Coronavirus: Pretoria east shoppers scramble for what's left on shelves
Pretoria - Shoppers in Pretoria East were out in their droves, hours ahead of the national shutdown, scrambling for what is still left on the shelves in the supermarkets.
But people especially flocked to the liquor stores following the announcement by police minister Bheki Cele that buying alcohol during the next three weeks is off the cards.
The staff at Tops in Wapadrand were running around to restock empty shelves, which within minutes again ran empty.
Frantic shoppers pushed each other out of the way with filled to the brim trolleys.
They especially stocked-up with a variety of beers and wines.
Queues ran around the shop with people seemingly not minding paying-up for their favourite drinks.
One man, who did not want to be identified, paid his more than R4 000 bill with a smile.
“You never know whether this lock-up will last for more than three weeks, so its better to be safe than sorry,” he said.
Wapadrand resident Yvette Taljaardt, said while she is not stockpiling on alcohol, she wanted to ensure that she had some of her favourite drinks at hand during the next three weeks.
“I saw on the news that we cannot buy alcohol. That is fine and I will survive without it. We will also all be fine during this time, although it won’t be easy.
But this will all be over before we know it.”
Taljaart said she is not bulk buying, as the shops will be open and stocked. I am mostly at this stage stocking on the basics, such as bread and milk.”
Owner of the Wapadrand Spar, Henry van der Watt, confirmed that bread was flying off the shelves.

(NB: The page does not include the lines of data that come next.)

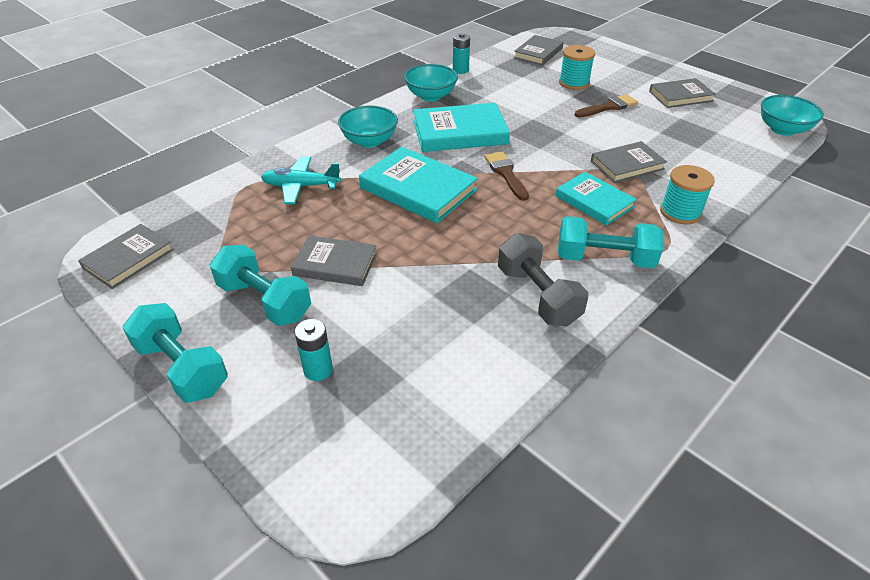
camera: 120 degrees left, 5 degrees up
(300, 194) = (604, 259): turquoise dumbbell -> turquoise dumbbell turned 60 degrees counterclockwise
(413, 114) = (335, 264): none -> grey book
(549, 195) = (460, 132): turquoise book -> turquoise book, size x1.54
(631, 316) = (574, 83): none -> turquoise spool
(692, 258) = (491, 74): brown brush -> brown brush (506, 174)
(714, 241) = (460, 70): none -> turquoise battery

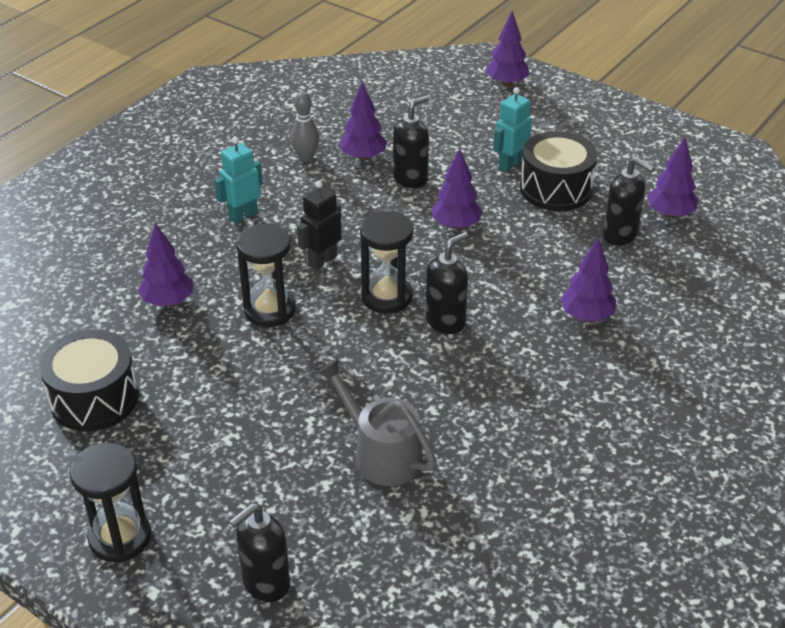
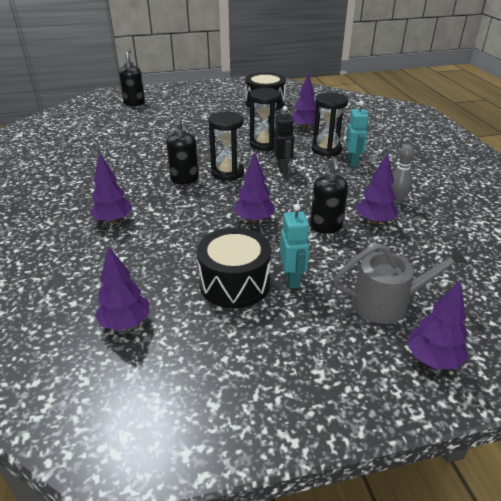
camera: 130 degrees right, 5 degrees down
(120, 537) = (193, 92): black hourglass -> black hourglass (326, 150)
(381, 454) = (143, 136): grey watering can -> grey watering can (387, 303)
(620, 235) = (146, 279): black soap dispenser -> none

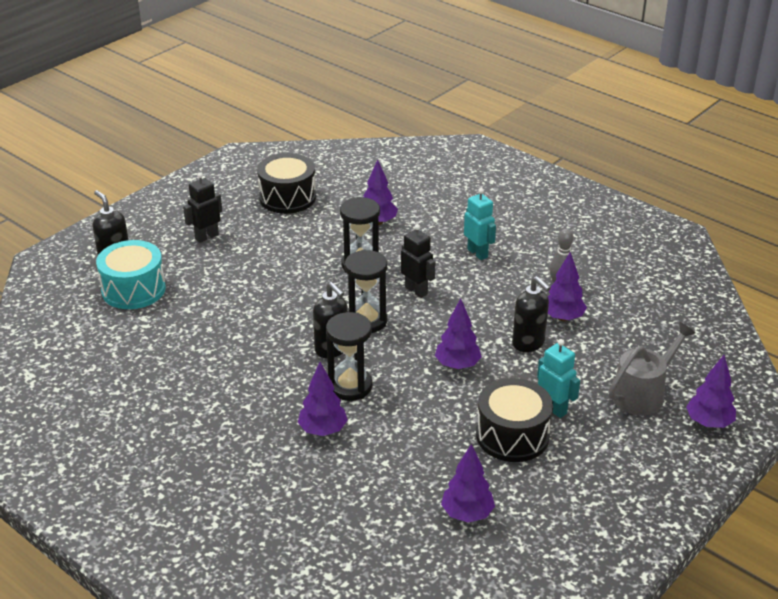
camera: 35 degrees left, 0 degrees up
(124, 117) = (133, 289): none -> turquoise drum
(195, 107) = (206, 237): none -> black robot
(326, 150) = (434, 246): black hourglass -> black hourglass (350, 386)

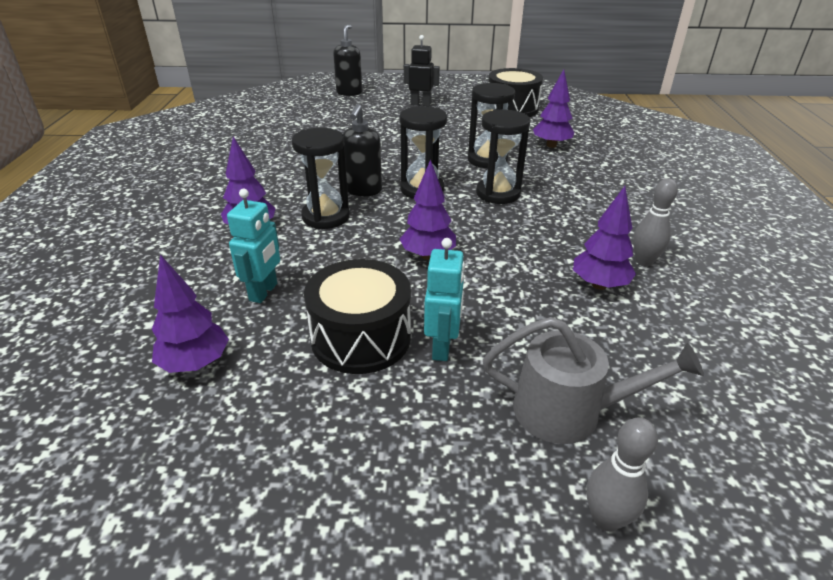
camera: 50 degrees right, 0 degrees up
(133, 289) = (329, 107): turquoise drum -> none
(416, 290) = (498, 194): black robot -> black hourglass
(477, 253) = (601, 199): turquoise robot -> turquoise robot (264, 292)
(528, 343) = (523, 282): black soap dispenser -> none
(708, 423) = (606, 519): purple tree -> grey bowling pin

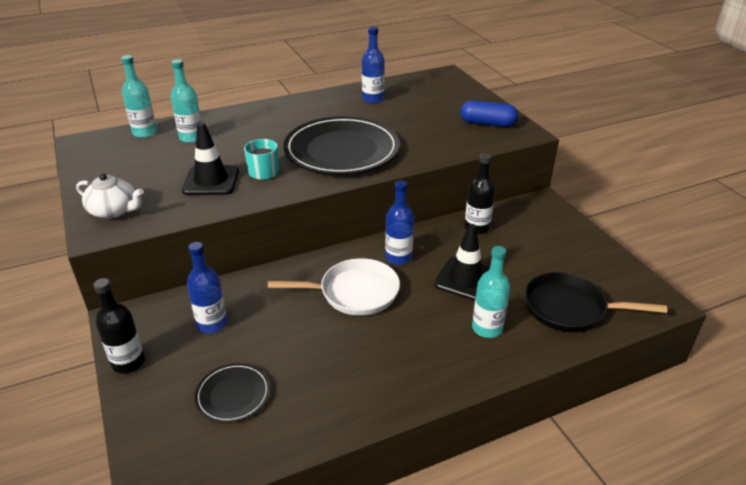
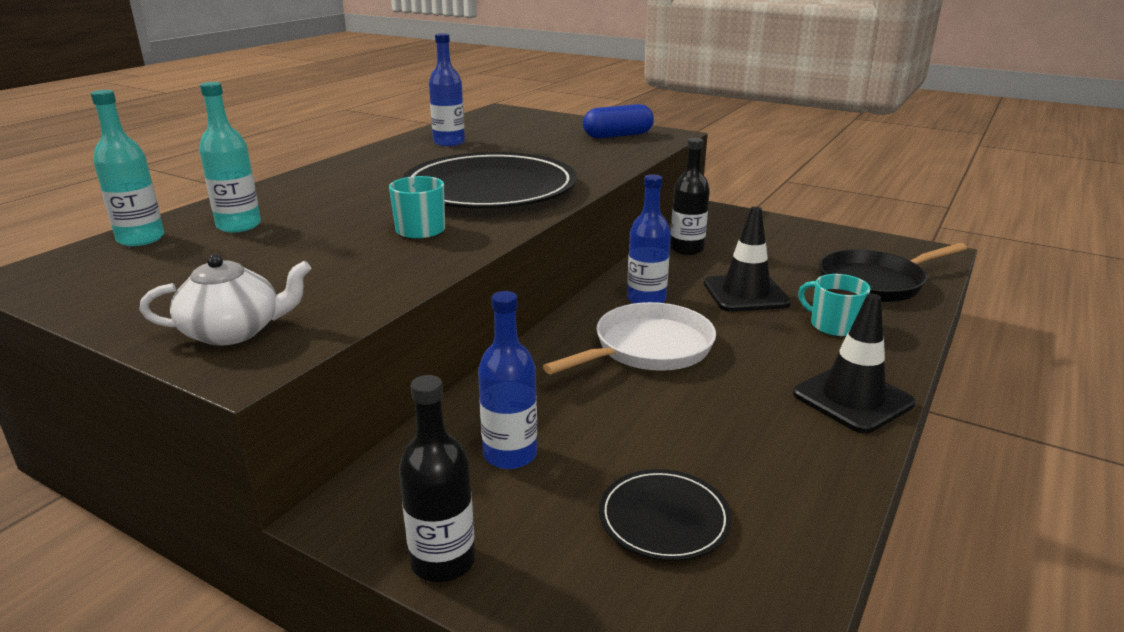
camera: 35 degrees left, 10 degrees down
(211, 181) = (353, 257): black traffic cone -> black traffic cone (852, 399)
(487, 328) = (833, 326): turquoise bottle -> turquoise mug

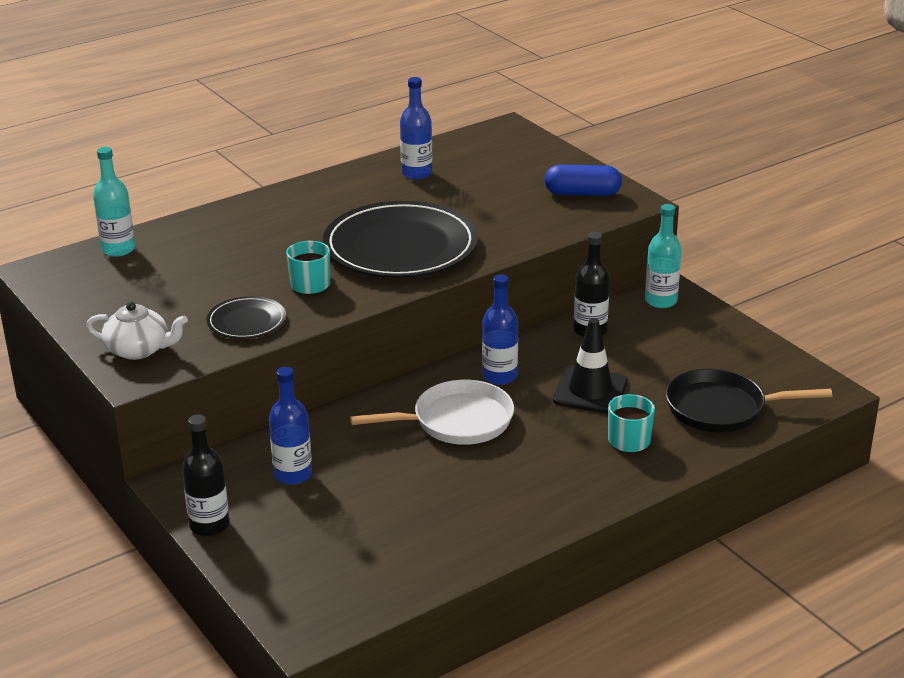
camera: 25 degrees right, 5 degrees up
(239, 225) = (188, 249): turquoise bottle -> turquoise bottle (661, 301)
(664, 518) = (352, 540): black plate -> black plate (246, 321)
(852, 399) = (566, 502): black traffic cone -> none

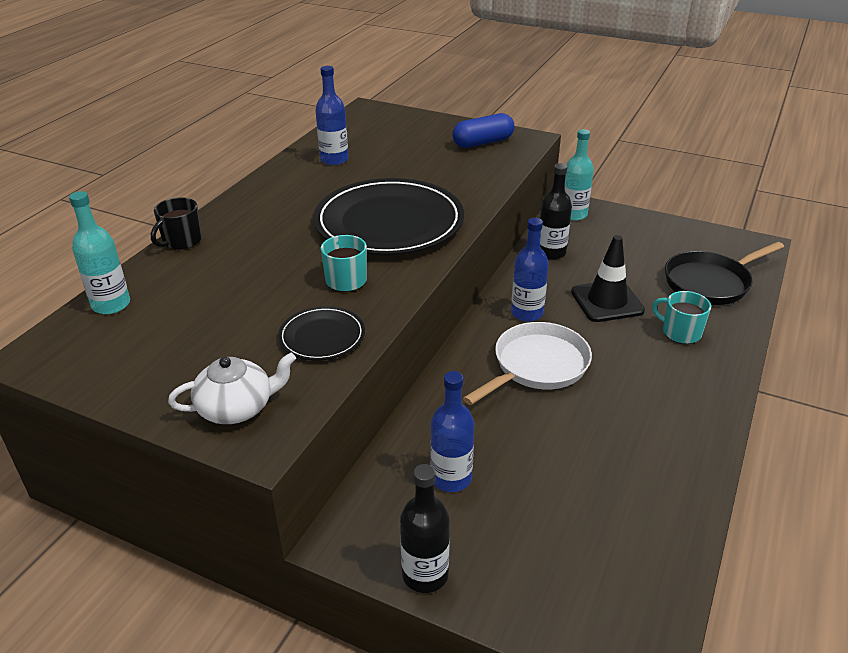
camera: 30 degrees left, 5 degrees up
(214, 213) = (181, 241): none -> black mug

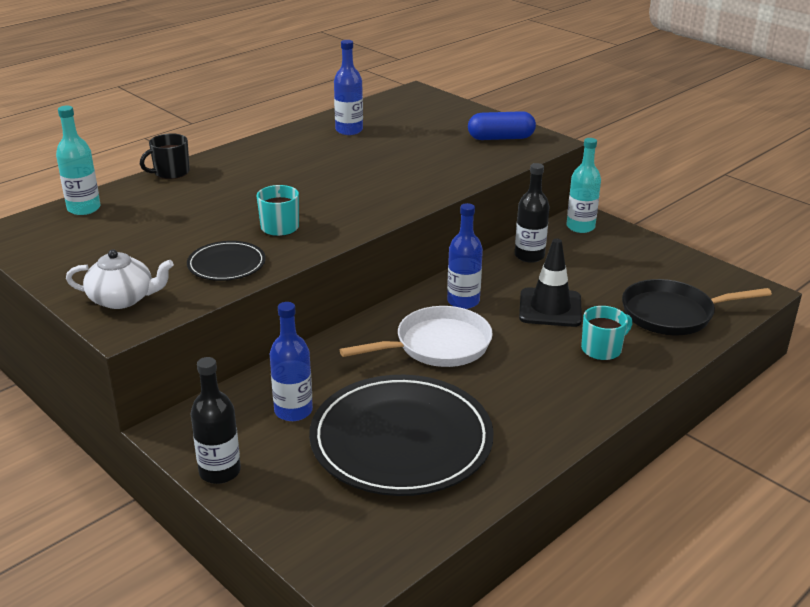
camera: 20 degrees right, 5 degrees down
(389, 222) = (354, 189): black plate -> black plate (401, 440)
(680, 332) = (602, 349): turquoise mug -> turquoise mug turned 90 degrees clockwise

But as his shop was baking its own bread, he promised that there will always be stock.
“We will assess the situation and bake accordingly, he said”
The shop will remain open from early in the morning to late afternoon, so there is no need for frantic buying.”
As a community supermarket, Taljaart is going out of his way to assist the elderly and a service to deliver food for them during the lockdown, free of charge, is in the pipeline.
Sonja Vermeulen, one of the shoppers with a filled trolley, said as it is uncertain times, she would rather stock-up now.
“It also makes me feel a bit in control during this time which is totally out of our control,” she said.
Meanwhile shops at the Equestria Centre also had their hands full to keep the shelves stocked.
It was especially shops such as the pharmacy and the Woolworths which had to cope with scores of shoppers.
Car guards were meanwhile cashing-in while they were able to, in the busy parking lot.
Martin Skosana said he has no idea what the next few weeks holds for him and his family, as he has no prospects of an income.